The Progress is a lifeline to the Station, especially whilst the Shuttle has been suffering major delays post Columbia. However, another automated cargo vehicle is soon to join Progress’ mission in keeping the ISS stocked up ahead of the projected increase in the crew size on board.

The European Space Agency (ESA) ATV (Automated Transfer Vehicle) is due to make its maiden flight next year, and preparations are on-going on the station for its arrival.

‘Vinogradov prepared the fourteenth batch of raw data (broadcast sync commands & message files) from the ongoing testing of the ASN-M satellite navigation system by TsUP, for subsequent downlink via U.S. OCA assets,’ noted the June 23 ISS On Orbit status report.’

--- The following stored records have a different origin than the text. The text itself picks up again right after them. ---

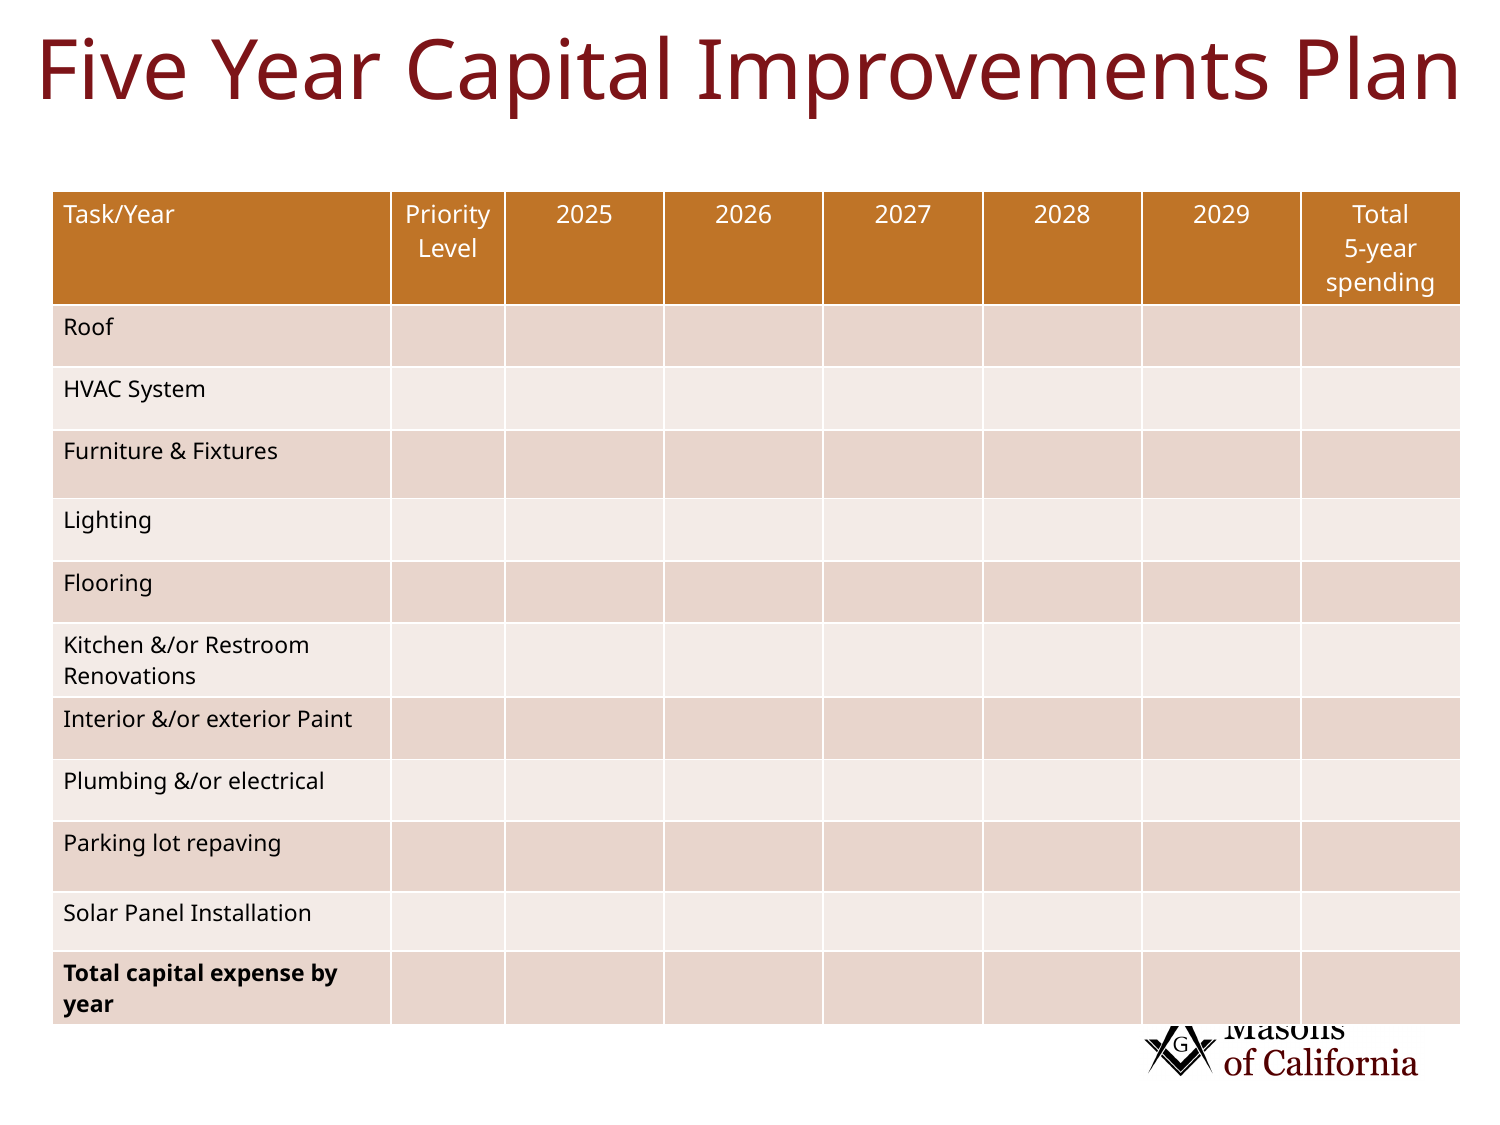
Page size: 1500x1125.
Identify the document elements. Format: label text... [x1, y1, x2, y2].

table_cell [392, 952, 504, 1024]
table_cell [665, 306, 822, 366]
table_cell [665, 893, 822, 950]
table_cell [984, 306, 1141, 366]
table_cell [665, 822, 822, 891]
table_cell [392, 822, 504, 891]
table_cell [665, 760, 822, 820]
table_cell [984, 893, 1141, 950]
table_cell Lighting [53, 499, 390, 560]
table_cell Roof [53, 306, 390, 366]
table_cell [1302, 952, 1460, 1024]
table_cell [984, 698, 1141, 759]
table_cell [506, 499, 663, 560]
table_cell [984, 368, 1141, 429]
table_cell [1143, 952, 1300, 1024]
table_cell [824, 952, 982, 1024]
table_cell [1143, 368, 1300, 429]
table_cell Parking lot repaving [53, 822, 390, 891]
table_cell [824, 562, 982, 622]
table_cell [392, 368, 504, 429]
table_cell [665, 499, 822, 560]
table_cell [824, 698, 982, 759]
table_cell [506, 698, 663, 759]
table_cell [665, 368, 822, 429]
table_cell [824, 624, 982, 696]
table_header 2026 [665, 192, 822, 304]
table_cell [1143, 698, 1300, 759]
table_cell [1143, 306, 1300, 366]
table_cell [665, 624, 822, 696]
table_cell Kitchen &/or Restroom Renovations [53, 624, 390, 696]
table_cell [1143, 562, 1300, 622]
table_cell [392, 893, 504, 950]
table_cell [1302, 562, 1460, 622]
table_header 2027 [824, 192, 982, 304]
table_header 2025 [506, 192, 663, 304]
table_cell Interior &/or exterior Paint [53, 698, 390, 759]
table_header Task/Year [53, 192, 390, 304]
table_cell [824, 499, 982, 560]
table_cell [506, 760, 663, 820]
table_cell [392, 562, 504, 622]
table_cell [984, 431, 1141, 498]
table_cell [984, 499, 1141, 560]
table_cell [1302, 624, 1460, 696]
table_cell [1302, 760, 1460, 820]
table_cell [665, 562, 822, 622]
table_cell [1302, 893, 1460, 950]
table_cell [392, 760, 504, 820]
table_cell [1143, 893, 1300, 950]
table_cell [1302, 431, 1460, 498]
table_cell [665, 431, 822, 498]
table_cell [506, 952, 663, 1024]
table_cell [1302, 698, 1460, 759]
table_cell [824, 306, 982, 366]
table_cell [392, 431, 504, 498]
table_cell [824, 822, 982, 891]
table_cell [1143, 760, 1300, 820]
title Five Year Capital Improvements Plan [19, 4, 1481, 129]
table_cell Flooring [53, 562, 390, 622]
table_header Priority Level [392, 192, 504, 304]
table_cell [506, 306, 663, 366]
table_cell [984, 952, 1141, 1024]
table_cell [392, 624, 504, 696]
table_cell [824, 431, 982, 498]
table_cell [1302, 822, 1460, 891]
table_cell [506, 822, 663, 891]
table_cell [506, 893, 663, 950]
table_cell [392, 698, 504, 759]
table_cell [1302, 306, 1460, 366]
table_cell [506, 431, 663, 498]
table_header 2028 [984, 192, 1141, 304]
table_cell HVAC System [53, 368, 390, 429]
table_cell [665, 952, 822, 1024]
table_cell [824, 760, 982, 820]
table_header Total 5-year spending [1302, 192, 1460, 304]
table_cell [1302, 499, 1460, 560]
table_cell [984, 822, 1141, 891]
table_cell Total capital expense by year [53, 952, 390, 1024]
table_cell [392, 306, 504, 366]
table_cell [984, 760, 1141, 820]
table_cell [824, 368, 982, 429]
table_cell [665, 698, 822, 759]
table_cell [506, 368, 663, 429]
table_cell [1143, 499, 1300, 560]
table_cell [1143, 822, 1300, 891]
table_cell [506, 562, 663, 622]
table_cell Plumbing &/or electrical [53, 760, 390, 820]
table_header 2029 [1143, 192, 1300, 304]
table_cell [984, 624, 1141, 696]
table_cell [824, 893, 982, 950]
table_cell [1143, 624, 1300, 696]
table_cell [392, 499, 504, 560]
picture [1139, 1026, 1425, 1081]
table_cell [1302, 368, 1460, 429]
table_cell [1143, 431, 1300, 498]
table_cell Solar Panel Installation [53, 893, 390, 950]
table_cell [506, 624, 663, 696]
table_cell [984, 562, 1141, 622]
table_cell Furniture & Fixtures [53, 431, 390, 498]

‘The 28-day test period came to an end today, and the CDR closed down all data applications, deactivated the LT3 laptop and tore down the data gathering setup.

‘[ASN-M will be required for the arrival of the European ATV ‘Jules Verne’ next year. During the extensive checkout from ESA (European Space Agency)/Oberpfaffenhofen, special software on Laptop 3 (running the ‘Solaris’ Operating System) was used for onboard storage of test data and logs.

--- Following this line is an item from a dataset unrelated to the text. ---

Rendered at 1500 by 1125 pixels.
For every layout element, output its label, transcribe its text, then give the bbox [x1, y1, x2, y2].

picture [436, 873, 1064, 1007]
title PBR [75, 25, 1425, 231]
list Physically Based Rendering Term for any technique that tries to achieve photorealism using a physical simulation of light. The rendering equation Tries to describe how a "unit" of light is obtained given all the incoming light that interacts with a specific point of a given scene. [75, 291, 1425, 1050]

‘MCC-H had created a special subfolder for ASN data on the OCA file server to facilitate subsequent downlinking of the ASN-M output data, which was performed every other day throughout the 28-day test period for comparison with the uplinked data.

‘The objective of this test was to verify compliance of the ASN-M data with approved requirements and to update ESA’s ASN-M model.’